A CATEDRAL DE SANTA MARIA
JOÃO EICHBAUM
No tempo em que não havia esse povo todo que se acotovela, à espera dos ônibus, nem existia também o vai-vem frenético do pessoal que anda à cata de produtos do Paraguai “made in China”, no camelódromo, a catedral dominava, com a inexplicável majestade do silêncio, as atenções de quem passava por ali, naquela parte da Avenida Rio Branco. A Avenida era a artéria que mais pulsava, no dia-a-dia da cidade, ligando a estação ferroviária à Praça Saldanha Marinho e à “primeira quadra”, o “ponto chique” do comércio, das meninas do colégio das freiras, que passavam com seus livros debaixo do braço, dos encontros movidos a suspiros, das rodas de cafezinho, onde se discutiam os sucessos e insucessos da dupla “Rio-Nal”.

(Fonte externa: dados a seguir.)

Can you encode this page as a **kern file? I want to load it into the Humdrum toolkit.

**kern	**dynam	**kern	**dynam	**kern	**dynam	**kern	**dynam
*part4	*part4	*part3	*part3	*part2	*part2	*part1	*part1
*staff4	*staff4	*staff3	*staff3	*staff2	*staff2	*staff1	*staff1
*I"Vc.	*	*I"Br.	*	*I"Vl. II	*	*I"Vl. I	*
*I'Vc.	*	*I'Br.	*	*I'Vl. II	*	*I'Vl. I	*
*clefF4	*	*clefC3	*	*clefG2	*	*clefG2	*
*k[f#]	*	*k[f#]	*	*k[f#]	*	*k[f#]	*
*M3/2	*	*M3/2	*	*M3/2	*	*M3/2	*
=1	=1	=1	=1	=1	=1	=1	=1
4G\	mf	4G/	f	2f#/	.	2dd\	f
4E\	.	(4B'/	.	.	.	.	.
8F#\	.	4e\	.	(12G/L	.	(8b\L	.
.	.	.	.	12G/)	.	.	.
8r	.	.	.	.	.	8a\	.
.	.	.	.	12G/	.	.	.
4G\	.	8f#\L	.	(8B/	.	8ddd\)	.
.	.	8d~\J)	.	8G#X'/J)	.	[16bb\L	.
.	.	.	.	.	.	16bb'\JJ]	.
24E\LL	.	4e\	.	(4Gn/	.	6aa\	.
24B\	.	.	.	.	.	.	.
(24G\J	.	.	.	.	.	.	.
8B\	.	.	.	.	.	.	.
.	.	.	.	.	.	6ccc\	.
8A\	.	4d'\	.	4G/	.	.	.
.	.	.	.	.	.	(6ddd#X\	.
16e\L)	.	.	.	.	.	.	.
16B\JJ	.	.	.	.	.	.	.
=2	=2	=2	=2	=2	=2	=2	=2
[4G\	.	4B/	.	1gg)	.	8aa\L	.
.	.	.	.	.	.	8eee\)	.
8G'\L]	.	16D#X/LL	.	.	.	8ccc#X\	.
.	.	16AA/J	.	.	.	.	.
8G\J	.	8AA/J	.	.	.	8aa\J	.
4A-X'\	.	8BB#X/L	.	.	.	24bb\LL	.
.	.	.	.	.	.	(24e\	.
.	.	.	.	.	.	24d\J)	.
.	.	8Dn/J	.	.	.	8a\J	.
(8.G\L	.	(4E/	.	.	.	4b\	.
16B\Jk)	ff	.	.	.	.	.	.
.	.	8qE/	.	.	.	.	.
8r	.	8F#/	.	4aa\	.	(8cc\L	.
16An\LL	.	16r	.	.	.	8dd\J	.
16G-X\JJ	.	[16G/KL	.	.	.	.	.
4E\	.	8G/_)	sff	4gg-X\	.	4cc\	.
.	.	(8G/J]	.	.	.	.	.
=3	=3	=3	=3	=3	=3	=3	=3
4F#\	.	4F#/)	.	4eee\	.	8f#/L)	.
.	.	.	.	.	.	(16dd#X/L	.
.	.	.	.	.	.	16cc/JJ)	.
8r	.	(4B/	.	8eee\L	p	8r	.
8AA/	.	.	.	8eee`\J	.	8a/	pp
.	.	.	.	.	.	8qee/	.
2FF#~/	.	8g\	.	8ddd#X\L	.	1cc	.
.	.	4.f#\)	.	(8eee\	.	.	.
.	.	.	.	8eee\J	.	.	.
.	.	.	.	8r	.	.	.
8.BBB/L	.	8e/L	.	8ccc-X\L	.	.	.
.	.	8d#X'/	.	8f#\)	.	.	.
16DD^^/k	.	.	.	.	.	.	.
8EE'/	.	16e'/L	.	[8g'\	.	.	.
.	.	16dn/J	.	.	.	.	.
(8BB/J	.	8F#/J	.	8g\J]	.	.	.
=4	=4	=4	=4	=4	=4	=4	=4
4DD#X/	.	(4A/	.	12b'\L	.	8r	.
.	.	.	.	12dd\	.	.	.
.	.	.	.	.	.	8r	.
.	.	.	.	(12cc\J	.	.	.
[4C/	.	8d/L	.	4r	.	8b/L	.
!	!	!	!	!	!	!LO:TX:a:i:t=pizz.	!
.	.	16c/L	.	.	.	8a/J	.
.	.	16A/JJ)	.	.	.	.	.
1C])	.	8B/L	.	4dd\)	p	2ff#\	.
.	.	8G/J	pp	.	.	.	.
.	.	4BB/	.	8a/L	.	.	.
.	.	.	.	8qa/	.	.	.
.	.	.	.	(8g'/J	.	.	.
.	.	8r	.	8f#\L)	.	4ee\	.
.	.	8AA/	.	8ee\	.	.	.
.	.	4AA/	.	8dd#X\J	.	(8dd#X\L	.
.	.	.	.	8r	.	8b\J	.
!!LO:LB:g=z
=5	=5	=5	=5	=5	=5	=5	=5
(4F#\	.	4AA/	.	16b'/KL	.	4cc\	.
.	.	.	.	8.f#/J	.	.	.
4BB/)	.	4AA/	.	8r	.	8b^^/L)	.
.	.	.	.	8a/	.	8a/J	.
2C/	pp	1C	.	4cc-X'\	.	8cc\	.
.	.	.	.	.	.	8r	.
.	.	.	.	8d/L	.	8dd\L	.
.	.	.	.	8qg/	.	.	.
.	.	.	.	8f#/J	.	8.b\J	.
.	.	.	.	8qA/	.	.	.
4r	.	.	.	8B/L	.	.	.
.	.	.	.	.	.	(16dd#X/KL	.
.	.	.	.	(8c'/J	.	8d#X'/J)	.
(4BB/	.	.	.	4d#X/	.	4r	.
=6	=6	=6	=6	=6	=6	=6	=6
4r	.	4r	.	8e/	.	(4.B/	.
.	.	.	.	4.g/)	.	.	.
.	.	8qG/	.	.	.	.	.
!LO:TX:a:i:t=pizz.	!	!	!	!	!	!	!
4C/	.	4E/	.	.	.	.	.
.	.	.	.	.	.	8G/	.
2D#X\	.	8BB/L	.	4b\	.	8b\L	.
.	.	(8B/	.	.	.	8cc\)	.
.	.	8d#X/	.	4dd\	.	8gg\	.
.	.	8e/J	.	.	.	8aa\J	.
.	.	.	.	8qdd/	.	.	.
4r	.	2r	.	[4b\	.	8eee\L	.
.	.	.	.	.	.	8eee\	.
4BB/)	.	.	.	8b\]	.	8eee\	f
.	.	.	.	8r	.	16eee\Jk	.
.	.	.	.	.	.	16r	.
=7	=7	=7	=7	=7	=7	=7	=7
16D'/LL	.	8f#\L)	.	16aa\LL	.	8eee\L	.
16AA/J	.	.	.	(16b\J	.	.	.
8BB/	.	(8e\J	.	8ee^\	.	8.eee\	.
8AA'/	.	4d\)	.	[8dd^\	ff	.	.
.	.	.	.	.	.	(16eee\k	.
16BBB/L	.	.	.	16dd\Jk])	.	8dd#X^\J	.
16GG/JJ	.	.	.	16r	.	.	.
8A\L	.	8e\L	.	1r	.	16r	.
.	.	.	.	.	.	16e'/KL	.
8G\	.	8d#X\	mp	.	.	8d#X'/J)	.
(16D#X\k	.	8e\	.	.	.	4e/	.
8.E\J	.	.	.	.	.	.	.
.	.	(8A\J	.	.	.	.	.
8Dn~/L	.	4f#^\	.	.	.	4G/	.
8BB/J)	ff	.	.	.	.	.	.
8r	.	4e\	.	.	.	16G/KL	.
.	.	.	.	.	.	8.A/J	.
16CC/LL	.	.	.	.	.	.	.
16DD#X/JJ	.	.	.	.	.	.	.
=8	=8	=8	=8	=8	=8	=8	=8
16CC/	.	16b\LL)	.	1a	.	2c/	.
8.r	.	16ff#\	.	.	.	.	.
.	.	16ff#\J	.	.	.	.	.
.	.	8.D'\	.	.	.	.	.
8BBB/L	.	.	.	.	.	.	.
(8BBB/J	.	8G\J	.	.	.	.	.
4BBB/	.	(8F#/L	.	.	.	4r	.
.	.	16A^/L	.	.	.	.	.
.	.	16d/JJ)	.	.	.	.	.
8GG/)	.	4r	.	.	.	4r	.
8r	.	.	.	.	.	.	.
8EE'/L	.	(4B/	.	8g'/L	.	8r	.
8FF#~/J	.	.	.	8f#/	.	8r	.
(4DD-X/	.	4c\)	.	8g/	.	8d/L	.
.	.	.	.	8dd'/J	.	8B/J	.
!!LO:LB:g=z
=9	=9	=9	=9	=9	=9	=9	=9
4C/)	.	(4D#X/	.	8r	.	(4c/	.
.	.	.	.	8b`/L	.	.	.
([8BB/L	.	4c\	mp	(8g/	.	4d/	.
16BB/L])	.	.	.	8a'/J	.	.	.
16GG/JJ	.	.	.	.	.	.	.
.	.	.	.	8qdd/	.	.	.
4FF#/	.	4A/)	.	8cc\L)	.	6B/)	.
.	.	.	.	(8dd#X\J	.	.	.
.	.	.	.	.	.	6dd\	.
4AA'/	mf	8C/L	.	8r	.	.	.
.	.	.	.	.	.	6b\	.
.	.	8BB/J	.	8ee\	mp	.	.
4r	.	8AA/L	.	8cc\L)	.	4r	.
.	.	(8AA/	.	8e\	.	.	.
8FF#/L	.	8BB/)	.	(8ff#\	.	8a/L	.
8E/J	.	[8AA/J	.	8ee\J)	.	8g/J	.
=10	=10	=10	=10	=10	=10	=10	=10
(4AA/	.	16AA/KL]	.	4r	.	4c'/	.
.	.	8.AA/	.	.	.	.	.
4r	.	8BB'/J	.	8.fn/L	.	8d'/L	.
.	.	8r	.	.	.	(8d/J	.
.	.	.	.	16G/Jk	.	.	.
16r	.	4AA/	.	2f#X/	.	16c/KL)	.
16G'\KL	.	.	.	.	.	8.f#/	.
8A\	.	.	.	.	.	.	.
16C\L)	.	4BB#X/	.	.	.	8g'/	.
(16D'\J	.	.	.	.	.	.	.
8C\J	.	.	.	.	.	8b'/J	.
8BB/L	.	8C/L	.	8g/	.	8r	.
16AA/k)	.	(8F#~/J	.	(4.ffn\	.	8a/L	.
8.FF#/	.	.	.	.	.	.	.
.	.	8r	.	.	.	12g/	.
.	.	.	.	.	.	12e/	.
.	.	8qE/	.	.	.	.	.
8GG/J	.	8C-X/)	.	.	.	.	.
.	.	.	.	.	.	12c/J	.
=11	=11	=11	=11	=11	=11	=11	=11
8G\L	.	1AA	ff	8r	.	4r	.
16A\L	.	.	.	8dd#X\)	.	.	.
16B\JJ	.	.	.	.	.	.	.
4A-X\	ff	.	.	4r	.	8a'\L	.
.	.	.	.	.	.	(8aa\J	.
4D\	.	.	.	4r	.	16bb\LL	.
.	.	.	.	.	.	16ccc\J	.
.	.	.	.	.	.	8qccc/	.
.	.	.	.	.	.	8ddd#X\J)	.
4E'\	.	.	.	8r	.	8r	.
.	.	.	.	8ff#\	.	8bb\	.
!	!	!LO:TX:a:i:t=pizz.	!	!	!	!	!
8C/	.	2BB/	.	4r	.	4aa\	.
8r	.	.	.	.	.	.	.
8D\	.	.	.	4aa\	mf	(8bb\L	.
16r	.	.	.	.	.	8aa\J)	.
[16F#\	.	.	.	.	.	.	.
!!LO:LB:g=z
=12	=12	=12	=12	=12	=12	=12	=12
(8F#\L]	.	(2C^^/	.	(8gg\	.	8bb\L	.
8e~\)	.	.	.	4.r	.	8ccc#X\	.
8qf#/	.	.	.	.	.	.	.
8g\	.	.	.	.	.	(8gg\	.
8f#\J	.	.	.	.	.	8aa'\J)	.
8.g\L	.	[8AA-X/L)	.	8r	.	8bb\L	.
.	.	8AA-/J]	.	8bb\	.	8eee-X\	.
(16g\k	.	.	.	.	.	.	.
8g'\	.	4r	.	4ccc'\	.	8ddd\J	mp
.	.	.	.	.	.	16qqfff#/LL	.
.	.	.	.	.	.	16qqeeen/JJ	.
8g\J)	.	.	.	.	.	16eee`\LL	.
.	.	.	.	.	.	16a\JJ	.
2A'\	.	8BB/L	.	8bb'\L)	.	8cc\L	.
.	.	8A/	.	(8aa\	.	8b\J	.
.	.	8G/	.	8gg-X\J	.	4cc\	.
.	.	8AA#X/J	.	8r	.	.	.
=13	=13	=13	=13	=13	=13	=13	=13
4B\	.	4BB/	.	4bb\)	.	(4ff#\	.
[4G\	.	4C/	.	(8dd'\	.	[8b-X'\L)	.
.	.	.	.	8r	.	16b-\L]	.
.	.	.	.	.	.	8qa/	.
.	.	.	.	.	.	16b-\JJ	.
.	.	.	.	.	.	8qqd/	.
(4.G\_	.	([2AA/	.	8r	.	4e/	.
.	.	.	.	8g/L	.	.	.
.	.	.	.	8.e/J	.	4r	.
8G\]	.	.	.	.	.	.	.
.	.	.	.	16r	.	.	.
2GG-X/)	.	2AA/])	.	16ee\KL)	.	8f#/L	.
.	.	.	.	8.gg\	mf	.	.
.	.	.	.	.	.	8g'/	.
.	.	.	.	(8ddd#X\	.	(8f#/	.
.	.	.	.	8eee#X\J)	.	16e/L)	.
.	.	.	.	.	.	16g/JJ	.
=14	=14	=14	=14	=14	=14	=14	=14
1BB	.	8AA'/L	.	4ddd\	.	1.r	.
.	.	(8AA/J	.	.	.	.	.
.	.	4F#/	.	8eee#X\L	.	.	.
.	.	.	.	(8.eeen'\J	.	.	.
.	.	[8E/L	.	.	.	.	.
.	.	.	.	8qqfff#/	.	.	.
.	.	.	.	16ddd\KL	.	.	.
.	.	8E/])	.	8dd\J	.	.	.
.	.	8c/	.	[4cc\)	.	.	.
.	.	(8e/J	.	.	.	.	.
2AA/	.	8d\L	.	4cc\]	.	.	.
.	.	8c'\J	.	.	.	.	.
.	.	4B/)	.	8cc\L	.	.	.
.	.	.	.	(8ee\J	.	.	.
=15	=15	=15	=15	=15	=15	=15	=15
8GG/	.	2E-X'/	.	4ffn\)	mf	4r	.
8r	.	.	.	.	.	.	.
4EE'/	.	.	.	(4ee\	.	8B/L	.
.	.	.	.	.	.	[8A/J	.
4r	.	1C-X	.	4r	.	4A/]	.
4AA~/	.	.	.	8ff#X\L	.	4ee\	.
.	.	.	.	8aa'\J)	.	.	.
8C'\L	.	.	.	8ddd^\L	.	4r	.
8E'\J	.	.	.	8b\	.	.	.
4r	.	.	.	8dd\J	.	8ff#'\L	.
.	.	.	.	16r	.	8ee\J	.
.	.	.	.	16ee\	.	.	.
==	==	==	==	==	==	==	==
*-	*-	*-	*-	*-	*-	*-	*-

A catedral ficava acima disso tudo e eram muito poucas as pessoas que, ao passarem na frente dela, deixavam de fazer o sinal da cruz. Era um templo que impunha sua presença, irradiando uma grandeza que se situava acima de seu sóbrio perfil arquitetônico. O repique de seus sinos, na hora do “angelus”, ao meio dia, nos dobres de finados, no tom festivo da missa das dez, dividia com o silvo das locomotivas os sons que a cidade mais conhecia.
Fruto da tenacidade e da liderança do padre Caetano Pagliuca, sacerdote palotino que, ainda jovem seminarista, deixou sua bela Itália e a família para evangelizar numa terra desconhecida, a catedral sempre foi referência na história de Santa Maria. Por suas naves e em sua abóbada passaram as mãos de outro italiano, Aldo Locatelli, que ali deixou marcada a melhor obra de que já se teve notícia nos domínios religiosos da cidade. Foram meses e meses de labor intenso, meticuloso e paciente, quando ele e os membros de sua equipe se entregaram àquela inspiração que rende emoções, até hoje, para quem se deixa arrastar pelas belezas da arte sacra.
Aos domingos, depois da missa das crianças, o ponto alto era a missa das dez, um acontecimento até mais social do que religioso, freqüentado pela elite da sociedade santamariense, os varões de terno e gravata, o público feminino exibindo o que de mais elegante ditava a moda. Paramentado com a capa de asperges, o “cura da sé”, Monsenhor Frederico Didonet, se dirigia do altar até a porta da catedral, borrifando com água benta o povo cabisbaixo, entregue à suntuosa força da liturgia (estrangulada, mais tarde, pelo Concílio Vaticano II), enquanto o Coral Santa Cecília, sob a batuta da professora Maria Martins entoava o solene “Asperges me”.
E aquele tom solene, quase apoteótico, marcava toda a missa, impregnava os circunstantes com um sentimento de que só é capaz a música dos grandes mestres e a voz dos grandes cantores, como o solo de João Isaia, cantando “Panis Angelicus”, de Cezar Frank.
Ainda mais emotivas, embaladas pelas melodias inesquecíveis que vinham pelas vozes do Coral Santa Cecília, eram as missas “do galo” A catedral então regorgitava de povo, ficava tomada até nos corredores. E o povo lá ficava, contrito, dominado pelo sentido do mistério, até o último acorde da “Noite Feliz”, interpretada num arranjo, certamente de autoria da professora Maria Martins, que incluía o “Gloria in excelsis”. Só então a multidão deixava a igreja, para inundar a Avenida Rio Branco, levando na alma e na voz a alegria incontida de mais um Natal.
Não sei que histórias constrói, hoje, essa catedral que outrora foi ponto de encontro do lírico e do religioso, do emocional e do místico, abrigo espiritual de uma comunidade que era feliz, enquanto vivia seus próprios valores, antes de ser desfigurada pela migração predatória.